Bug 55966 - Text contents of content controls within paragraphs, not appearing in XWPFWordExtractor.getText()
Summary: Text contents of content controls within paragraphs, not appearing in XWPFWor...
Alias: None
Product: POI
Classification: Unclassified
Component: XWPF (show other bugs)
Version: 3.10-dev
Hardware: PC All
: P2 normal (vote)
Target Milestone: ---
Assignee: POI Developers List
Depends on:
Reported: 2014-01-07 16:38 UTC by Ben Best
Modified: 2020-03-28 09:27 UTC (History)
0 users

Word document with 3 content controls (20.27 KB, application/vnd.openxmlformats-officedocument.wordprocessingml.document)
2014-01-07 16:38 UTC, Ben Best

Note You need to log in before you can comment on or make changes to this bug.
Description Ben Best 2014-01-07 16:38:30 UTC
Created attachment 31177 [details]
Word document with 3 content controls

When calling getText() the contents of the content controls is not returned when the content control is within a paragraph with other text.

When the content control is the only item then the text is there.

This appears to be the exact opposite of the behaviour in 3.9 where text in a content control where that is the only item in a paragraph doesn't appear though that in a paragraph with other text does. (That fix appears to have been in the onDocumentRead() method of org.apache.poi.xwpf.XWPFDocument).

I've used the following test (and attached document to demonstrate the problem.

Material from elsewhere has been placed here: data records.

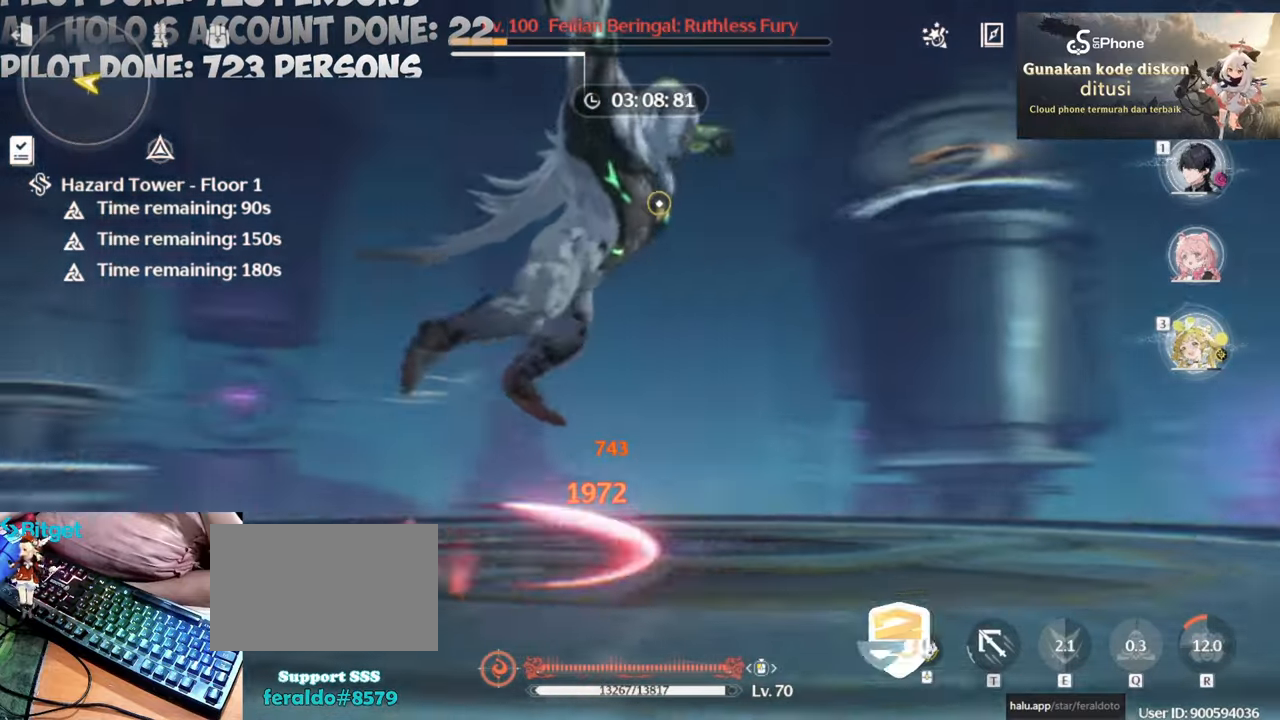
{"keys": [], "mouse": [], "events": [[167, "mouse_left", "down"], [317, "mouse_left", "up"], [400, "mouse_left", "down"], [500, "mouse_left", "up"]]}
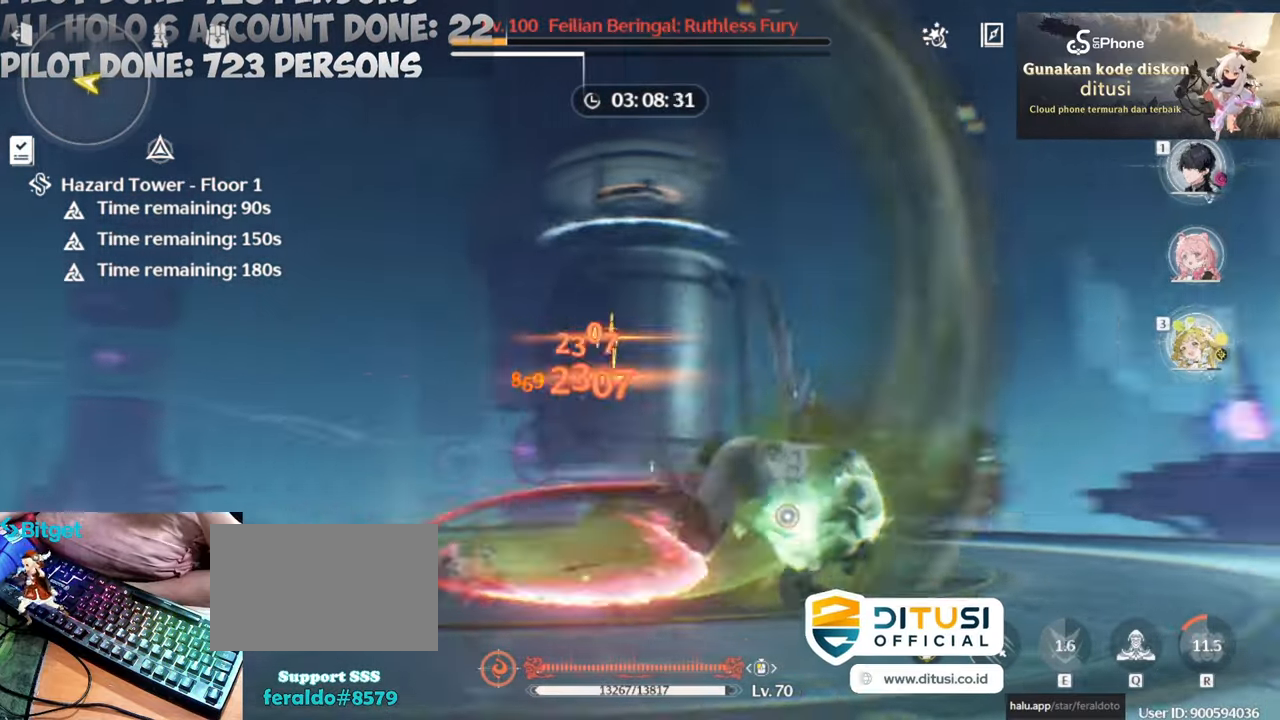
{"keys": [], "mouse": ["left"], "events": [[83, "mouse_left", "down"], [233, "mouse_left", "up"], [283, "mouse_left", "down"], [417, "mouse_left", "up"], [467, "mouse_left", "down"]]}
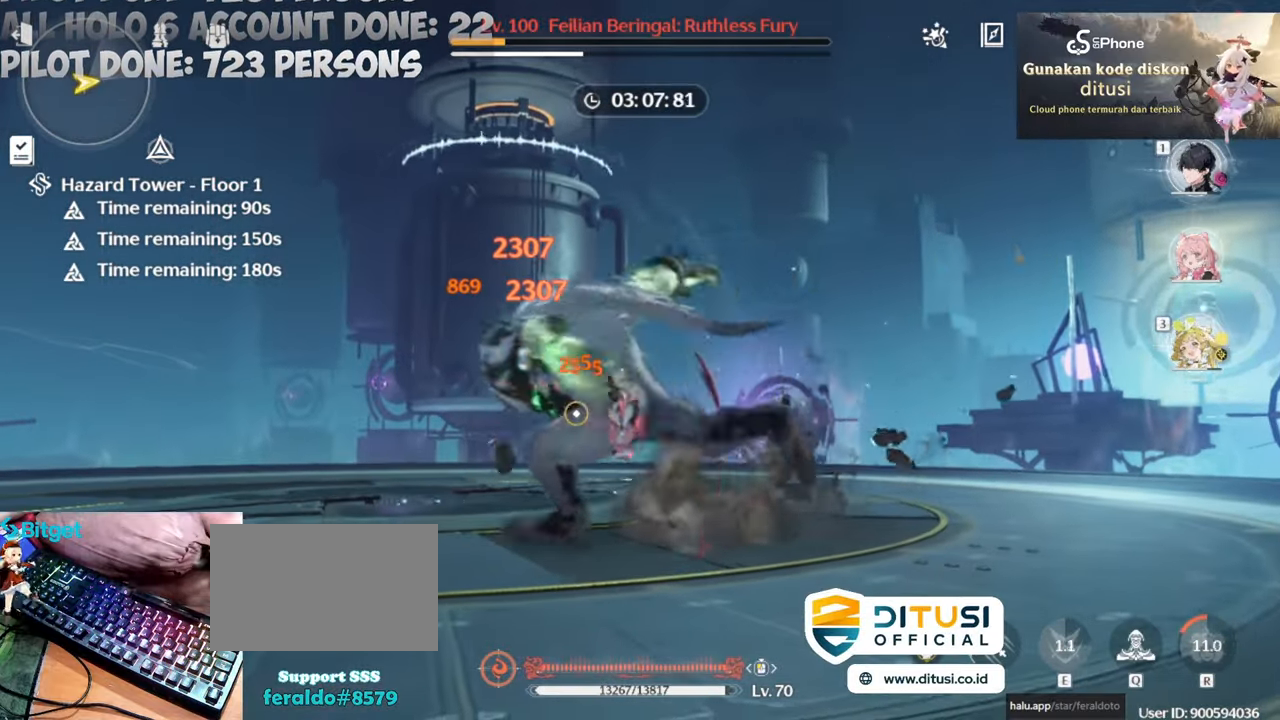
{"keys": [], "mouse": ["left"], "events": [[100, "mouse_left", "up"], [217, "mouse_left", "down"], [300, "mouse_left", "up"], [433, "mouse_left", "down"]]}
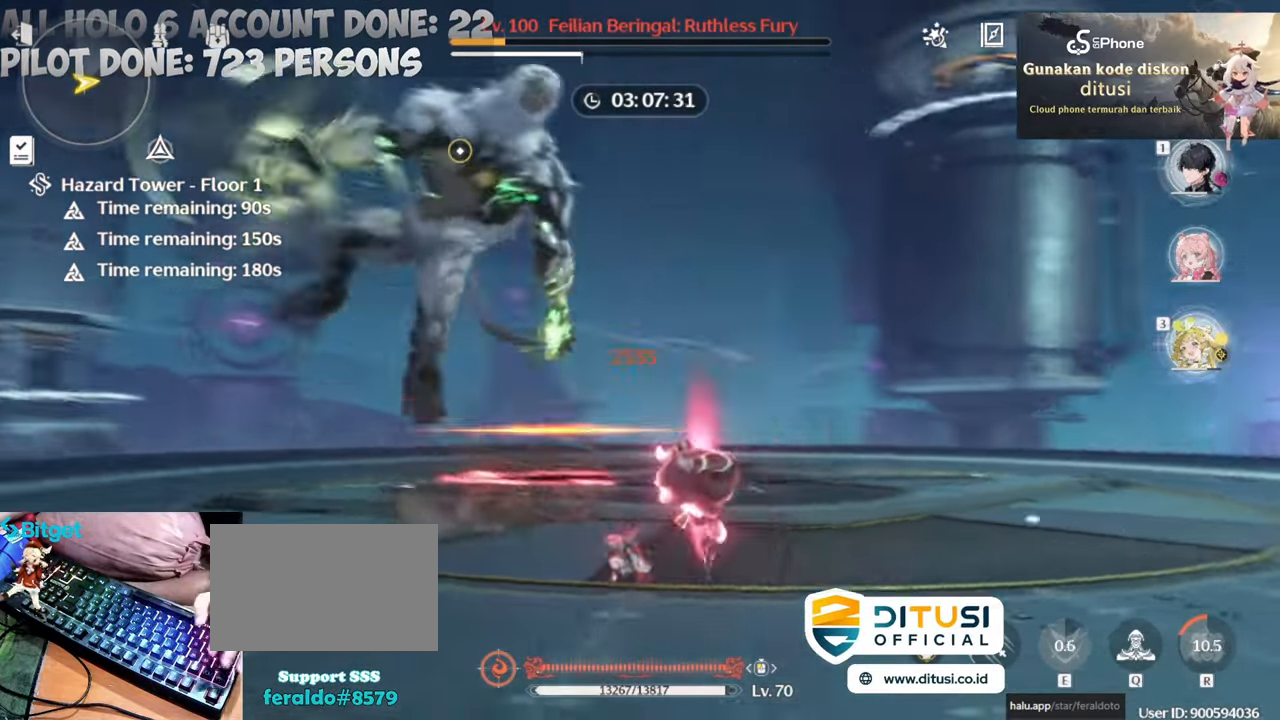
{"keys": [], "mouse": [], "events": [[33, "mouse_left", "up"], [400, "mouse_left", "down"], [500, "mouse_left", "up"]]}
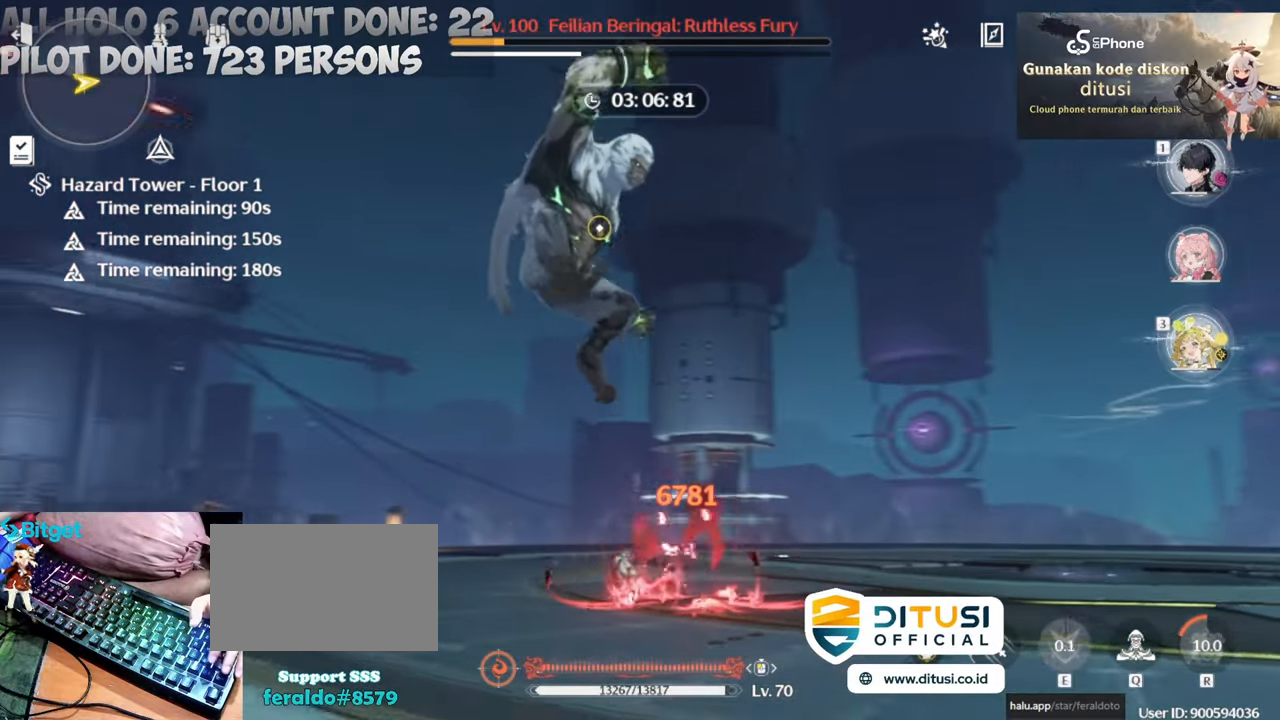
{"keys": [], "mouse": ["left"], "events": [[83, "mouse_left", "down"], [183, "mouse_left", "up"], [283, "mouse_left", "down"], [367, "e", "down"], [367, "mouse_left", "up"], [467, "e", "up"], [467, "mouse_left", "down"]]}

	public void test_manualDoc() throws FileNotFoundException, IOException  {
		String filepath = "resources/contentcontrol.docx";
		String expected = "Content control within a paragraph is here text content from within a paragraph second control with a new\nline\n\nContent control that is the entire paragraph";

		XWPFDocument doc = new XWPFDocument(new FileInputStream(filepath));
		XWPFWordExtractor extractedDoc = new XWPFWordExtractor(doc);

		String actual = extractedDoc.getText();
		Assert.assertEquals(expected, actual);

Comment 1 Dominik Stadler 2020-03-28 09:27:24 UTC
Fixed in r1875802 by including runs of type XWPFSDT during text-extraction.